- Instructions for the task
Gather all lines in the entries that include the word "right".

Available data START

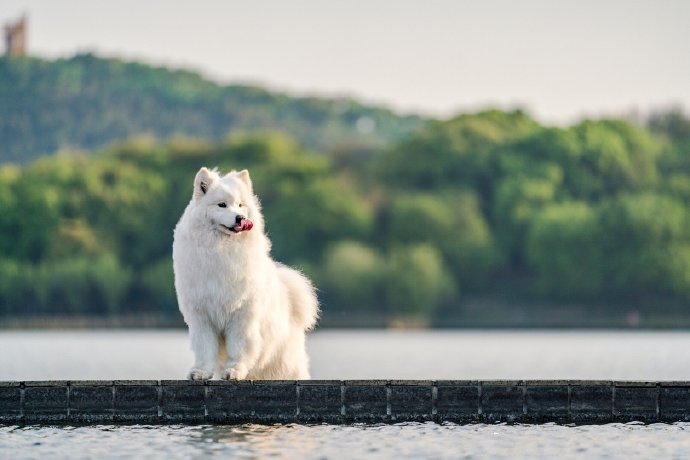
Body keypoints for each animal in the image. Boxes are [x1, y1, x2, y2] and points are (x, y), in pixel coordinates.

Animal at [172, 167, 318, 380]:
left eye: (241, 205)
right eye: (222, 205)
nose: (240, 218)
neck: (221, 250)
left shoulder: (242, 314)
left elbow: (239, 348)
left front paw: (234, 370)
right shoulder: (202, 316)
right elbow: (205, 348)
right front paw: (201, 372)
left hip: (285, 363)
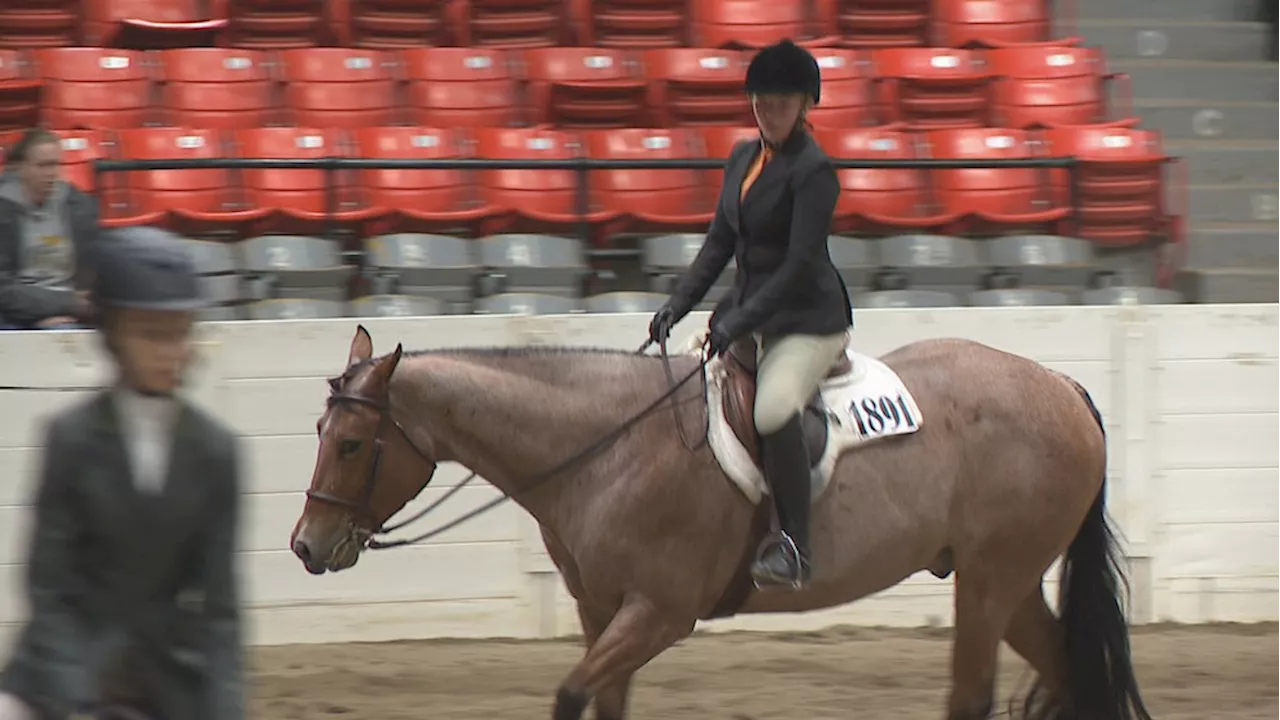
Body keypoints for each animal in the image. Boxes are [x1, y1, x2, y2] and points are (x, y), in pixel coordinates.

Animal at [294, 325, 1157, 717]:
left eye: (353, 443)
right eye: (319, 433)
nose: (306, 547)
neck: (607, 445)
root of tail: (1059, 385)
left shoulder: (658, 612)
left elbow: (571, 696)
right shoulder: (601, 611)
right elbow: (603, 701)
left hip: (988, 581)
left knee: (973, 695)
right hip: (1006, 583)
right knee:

Available data END

- Answer area
right eye: (222, 205)
right shoulder: (202, 316)
right elbow: (205, 348)
right front paw: (201, 372)
right eye: (319, 433)
right shoulder: (601, 611)
right elbow: (603, 701)
right hip: (1006, 583)
right knee:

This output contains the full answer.